MXParser tokenization fails when PI is before first tag
belingueres opened this issue · 3 comments
Consider these valid XML documents:
<?a?>
<test>nnn</test>
and
<?xml version="1.0" encoding="UTF-8"?>
<?a?>
<test>nnn</test>
Those tests fail then parsing the PI, returning instead START_DOCUMENT.
@Test
public void testProcessingInstructionTokenizeBeforeFirstTag()
throws Exception
{
String input = "<?a?><test>nnn</test>";
MXParser parser = new MXParser();
parser.setInput( new StringReader( input ) );
assertEquals( XmlPullParser.PROCESSING_INSTRUCTION, parser.nextToken() );
assertEquals( XmlPullParser.START_TAG, parser.nextToken() );
assertEquals( XmlPullParser.TEXT, parser.nextToken() );
assertEquals( XmlPullParser.END_TAG, parser.nextToken() );
}
@Test
public void testProcessingInstructionTokenizeAfterXMLDeclAndBeforeFirstTag()
throws Exception
{
String input = "<?xml version=\"1.0\" encoding=\"UTF-8\"?><?a?><test>nnn</test>";
MXParser parser = new MXParser();
parser.setInput( new StringReader( input ) );
assertEquals( XmlPullParser.PROCESSING_INSTRUCTION, parser.nextToken() );
assertEquals( XmlPullParser.PROCESSING_INSTRUCTION, parser.nextToken() );
assertEquals( XmlPullParser.START_TAG, parser.nextToken() );
assertEquals( XmlPullParser.TEXT, parser.nextToken() );
assertEquals( XmlPullParser.END_TAG, parser.nextToken() );
}
I think the problem is the parsePI() method: it returns false when parsing the xml declaration (<?xml ...?>
), which sets the event to PROCESSING_INSTRUCTION, but returns true when encounters another PI, which set the event to START_DOCUMENT. The logic should be exactly the inverse.

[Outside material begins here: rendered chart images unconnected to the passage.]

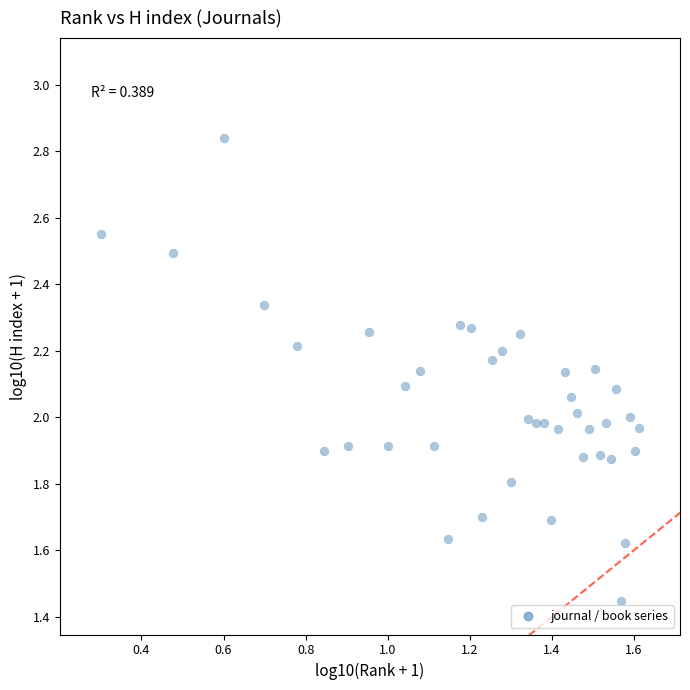

What is the range of X values (max minus min)?

1.3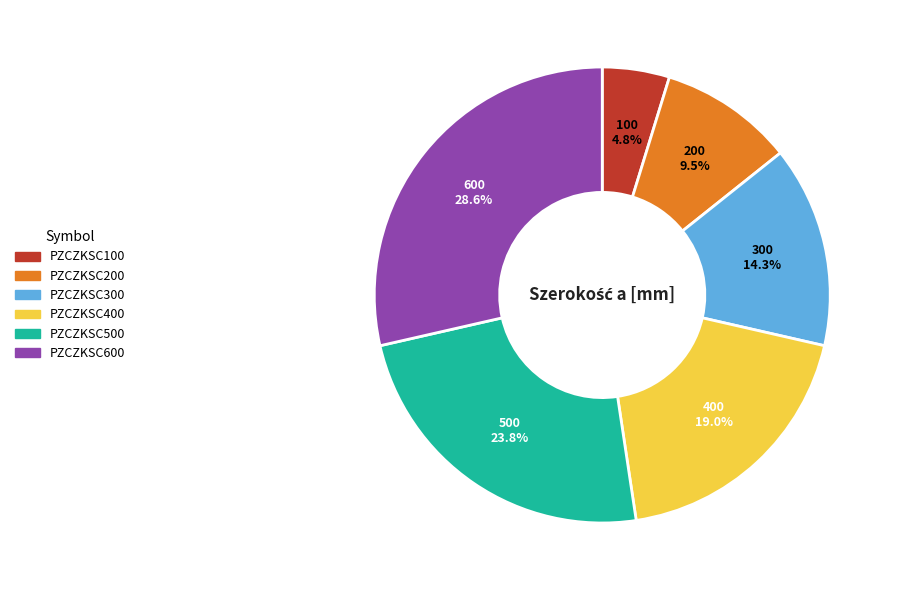

Which slice is the smallest?

PZCZKSC100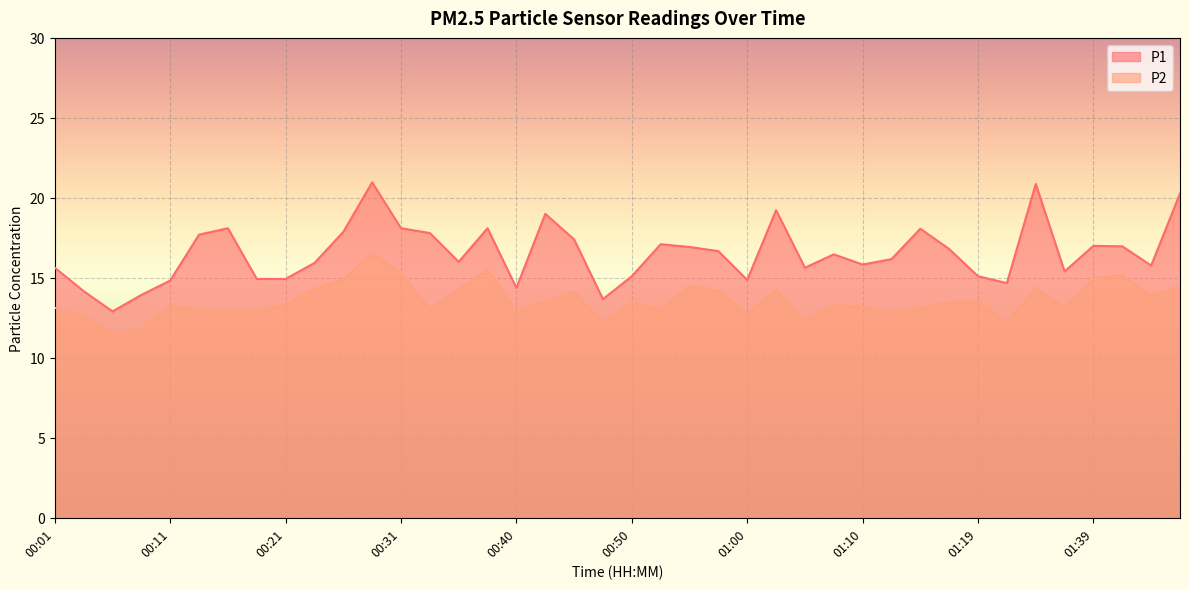

What is the label of the 2nd point from the left?

00:04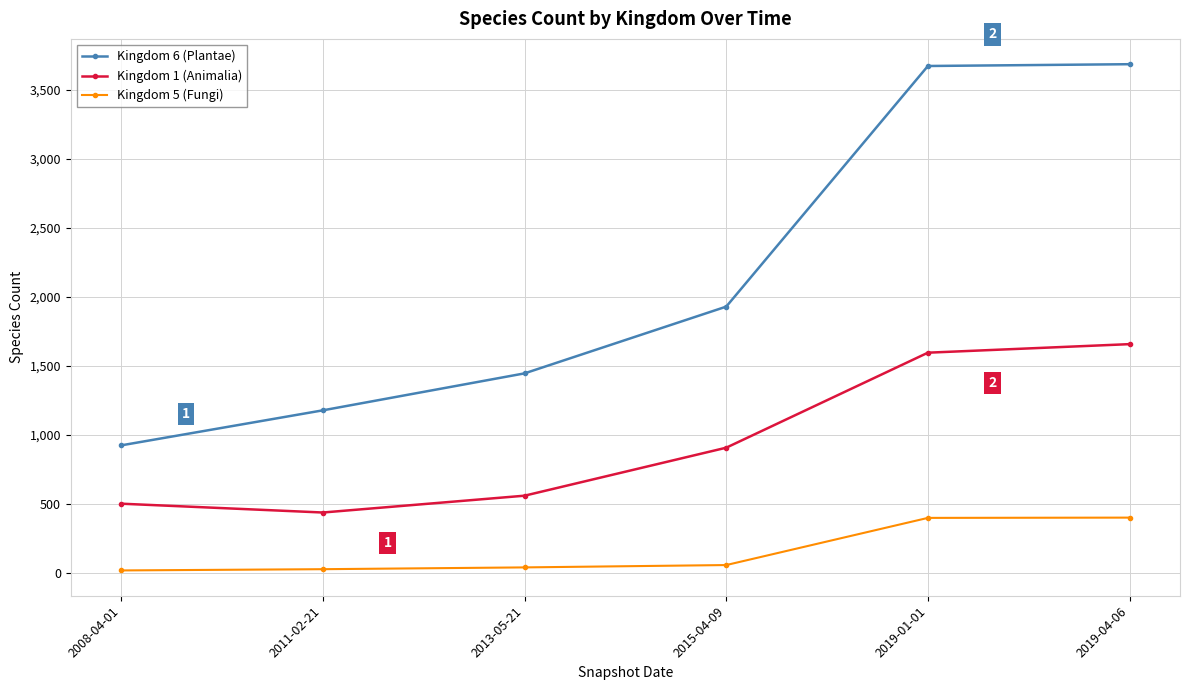

What is the label of the 4th point from the right?

2013-05-21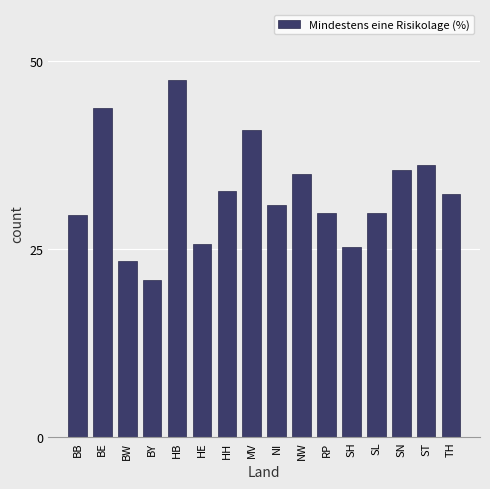

What is the label of the 14th bar from the left?

SN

However this breaks several tests (and surely several apps).
A middle point may be to always return false from parsePI() so that always return PROCESSING_INSTRUCTION? WDYT?
Just tested, tests still fail.
@belingueres @michael-o I also come up with the same fix. Also, according to the javadoc for START_DOCUMENT
, this event should only be returned before the parser actually parses anything, which goes in the same way.
The PR does that and fixes both tests.